Ejercicios -
1 > Enumera todos los pensadores que el texto sobre La fugitiva cita por su nombre.
2 > Traduce al inglés esta oración del texto sobre La fugitiva: "Marcel comprende que no había llegado a Albertina, a la mujer, al otro."
3 > Prosigue, por favor, el texto sobre La fugitiva a partir de su última oración.

Texto de estudio -
=======
La fugitiva.
En el último tercio de La fugitiva, sexto volumen de En busca del tiempo perdido, Marcel tropieza una certeza, dolorosa, como lo es toda verdad que no aporta beneficio al sabio; liberadora, que ayuda a comprender, consentir y perdonar, perdonarnos: “Pues conocer en toda su fealdad a Albertina ¿no era en realidad, a pesar de todas las denegaciones de mi razón, elegirla, amarla?”
Pues la Albertina real surge irreductible a una idea, a la concepción solipsista del amor platónico que idealiza a la mujer, la objetiva como proyección del ego del enamorado (Freud observa como en la lírica cortés, los atributos superlativos de la dama reiteran la visión que de sí mismo tiene el caballero y el alcance de sus hazañas). Marcel comprende que no había llegado a Albertina, a la mujer, al otro. Amar a pesar de la fealdad con un amor que no espera ser amado, como hay que amar a Dios según Spinoza, sólo entonces es posible salvar la distancia que media hasta el otro, la “falla” exigida por la comunicación (Bataille) Un amor difícilmente al alcance de un hombre y que Marcel sólo atisba ante el cadáver de su amada, cuando el peligro pasó.
=======
Datos proporcionados -
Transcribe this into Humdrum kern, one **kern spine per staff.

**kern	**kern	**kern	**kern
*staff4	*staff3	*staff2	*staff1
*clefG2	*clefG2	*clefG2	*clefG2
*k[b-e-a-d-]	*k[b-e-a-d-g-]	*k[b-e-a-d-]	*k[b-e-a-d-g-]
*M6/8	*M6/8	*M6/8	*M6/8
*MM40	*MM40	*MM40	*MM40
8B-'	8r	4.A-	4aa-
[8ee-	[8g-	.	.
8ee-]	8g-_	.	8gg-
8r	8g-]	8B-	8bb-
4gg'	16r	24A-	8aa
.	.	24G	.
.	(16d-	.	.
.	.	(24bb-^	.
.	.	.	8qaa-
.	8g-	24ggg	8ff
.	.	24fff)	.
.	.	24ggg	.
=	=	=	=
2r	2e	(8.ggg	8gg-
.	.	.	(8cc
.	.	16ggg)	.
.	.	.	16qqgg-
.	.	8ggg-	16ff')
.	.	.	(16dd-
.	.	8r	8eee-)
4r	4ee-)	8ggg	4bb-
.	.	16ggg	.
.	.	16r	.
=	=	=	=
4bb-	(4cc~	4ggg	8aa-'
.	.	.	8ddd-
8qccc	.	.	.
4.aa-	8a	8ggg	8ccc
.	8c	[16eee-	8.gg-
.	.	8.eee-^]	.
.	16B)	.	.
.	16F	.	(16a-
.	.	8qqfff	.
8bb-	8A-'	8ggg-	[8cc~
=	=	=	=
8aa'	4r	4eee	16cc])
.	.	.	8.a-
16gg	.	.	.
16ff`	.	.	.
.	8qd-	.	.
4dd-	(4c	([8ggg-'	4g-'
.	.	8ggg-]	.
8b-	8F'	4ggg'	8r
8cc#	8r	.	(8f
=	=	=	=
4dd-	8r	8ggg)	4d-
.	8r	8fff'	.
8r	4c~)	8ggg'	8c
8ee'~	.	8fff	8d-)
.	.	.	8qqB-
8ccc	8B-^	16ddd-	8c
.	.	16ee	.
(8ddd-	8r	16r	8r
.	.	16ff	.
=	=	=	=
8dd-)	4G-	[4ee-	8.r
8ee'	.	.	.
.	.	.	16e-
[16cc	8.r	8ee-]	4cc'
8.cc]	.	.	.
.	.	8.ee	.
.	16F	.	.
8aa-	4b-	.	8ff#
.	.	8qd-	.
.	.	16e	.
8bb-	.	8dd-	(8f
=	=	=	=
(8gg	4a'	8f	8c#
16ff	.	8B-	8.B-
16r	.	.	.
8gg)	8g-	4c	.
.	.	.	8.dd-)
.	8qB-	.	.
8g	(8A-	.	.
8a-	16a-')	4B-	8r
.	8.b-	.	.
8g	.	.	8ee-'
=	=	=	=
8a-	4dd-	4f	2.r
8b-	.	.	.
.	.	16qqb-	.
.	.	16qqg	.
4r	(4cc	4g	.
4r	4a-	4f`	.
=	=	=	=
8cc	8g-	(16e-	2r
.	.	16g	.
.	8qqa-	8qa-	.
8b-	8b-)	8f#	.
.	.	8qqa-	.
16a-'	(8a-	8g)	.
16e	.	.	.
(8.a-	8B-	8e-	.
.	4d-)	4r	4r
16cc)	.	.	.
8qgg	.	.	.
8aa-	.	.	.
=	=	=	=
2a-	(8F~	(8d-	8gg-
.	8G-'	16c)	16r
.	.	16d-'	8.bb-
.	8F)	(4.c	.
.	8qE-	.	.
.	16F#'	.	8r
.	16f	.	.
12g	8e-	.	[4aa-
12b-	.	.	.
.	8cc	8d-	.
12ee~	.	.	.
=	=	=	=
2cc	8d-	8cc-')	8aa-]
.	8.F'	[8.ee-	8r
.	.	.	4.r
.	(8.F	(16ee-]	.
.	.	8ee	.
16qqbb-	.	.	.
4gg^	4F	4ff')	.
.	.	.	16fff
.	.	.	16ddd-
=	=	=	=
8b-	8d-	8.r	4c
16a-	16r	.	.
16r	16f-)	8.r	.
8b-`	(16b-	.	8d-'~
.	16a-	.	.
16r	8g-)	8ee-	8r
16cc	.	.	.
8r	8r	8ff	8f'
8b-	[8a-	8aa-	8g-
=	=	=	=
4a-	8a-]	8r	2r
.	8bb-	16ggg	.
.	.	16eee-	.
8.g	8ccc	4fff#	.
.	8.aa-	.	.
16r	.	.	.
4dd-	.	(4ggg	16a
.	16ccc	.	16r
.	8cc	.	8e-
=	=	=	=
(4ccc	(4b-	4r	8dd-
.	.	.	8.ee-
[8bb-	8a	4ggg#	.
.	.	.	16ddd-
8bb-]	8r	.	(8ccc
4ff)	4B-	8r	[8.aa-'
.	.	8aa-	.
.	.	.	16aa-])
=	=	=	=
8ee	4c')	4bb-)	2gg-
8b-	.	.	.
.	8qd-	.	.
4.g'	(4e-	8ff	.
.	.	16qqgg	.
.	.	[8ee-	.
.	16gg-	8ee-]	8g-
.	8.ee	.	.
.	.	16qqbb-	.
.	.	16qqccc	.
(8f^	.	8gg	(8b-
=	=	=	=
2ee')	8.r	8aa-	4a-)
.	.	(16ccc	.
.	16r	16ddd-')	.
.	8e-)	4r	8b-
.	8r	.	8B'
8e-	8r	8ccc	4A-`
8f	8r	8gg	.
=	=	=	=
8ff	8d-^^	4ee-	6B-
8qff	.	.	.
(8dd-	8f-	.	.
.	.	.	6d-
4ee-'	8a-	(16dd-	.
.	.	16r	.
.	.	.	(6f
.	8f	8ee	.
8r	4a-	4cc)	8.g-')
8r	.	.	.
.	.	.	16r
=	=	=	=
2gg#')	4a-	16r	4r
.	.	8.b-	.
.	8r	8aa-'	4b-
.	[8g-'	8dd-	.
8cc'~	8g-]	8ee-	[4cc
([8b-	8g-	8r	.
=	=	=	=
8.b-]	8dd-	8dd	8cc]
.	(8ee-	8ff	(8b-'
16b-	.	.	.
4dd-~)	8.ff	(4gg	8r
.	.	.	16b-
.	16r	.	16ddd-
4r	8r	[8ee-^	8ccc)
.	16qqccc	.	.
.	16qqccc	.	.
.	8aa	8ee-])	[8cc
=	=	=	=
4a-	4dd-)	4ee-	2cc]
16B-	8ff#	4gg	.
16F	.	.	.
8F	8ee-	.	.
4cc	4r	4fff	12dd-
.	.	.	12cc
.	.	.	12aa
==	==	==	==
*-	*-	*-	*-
=======
Respuestas -
1 > Freud, Spinoza, Bataille

2 > Marcel understands that he had not reached Albertina, the woman, the other.

3 >
Y más abajo afirma: “En medio de la más completa ceguera, subsiste la perspicacia en la forma misma de la predilección y de la ternura, de suerte que hacemos mal en hablar de mala elección en amor, puesto que desde el momento que hay elección no puede ser sino mala.” Toda vez que quien elige es el deseo, nos dejamos elegir por su objeto como nos vamos dejando vivir enredados en el tul de sus aspiraciones bárbaras.
Tras la muerte de Albertina, Marcel se embarca en una investigación, aparentemente morbosa e intempestiva, para confirmar sus sospechas acerca de las inclinaciones lésbicas de su amada y su infidelidad (rasgo que delata, según Nabokov, la homosexualidad del narrador-autor, pues, como observa el ruso, ¿qué otra cosa hay más gozosa, qué otra cosa puede concitar nuestra lubricidad inquieta con mayor urgencia, que imaginar o espiar o sorprender a la pareja de uno traveseando alegre entre los muslos de una de sus amistades entrañables?), y con la que en realidad sólo persigue hacer comprender al deseo huérfano y acallar sus quejas en el desorden de la ausencia a que se reduce el mundo ahora. Rehén de la melancolía, Marcel quiere ofrecerle un rescate para escapar de su represalia a tiempo. Y en el trance: “...la Albertina que yo descubría, después de haber conocido tantas apariencias diversas de ella, difería muy poco de la chica orgiástica surgida y adivinada el primer día en el malecón de Balbec y que tantos aspectos me fue ofreciendo sucesivamente...”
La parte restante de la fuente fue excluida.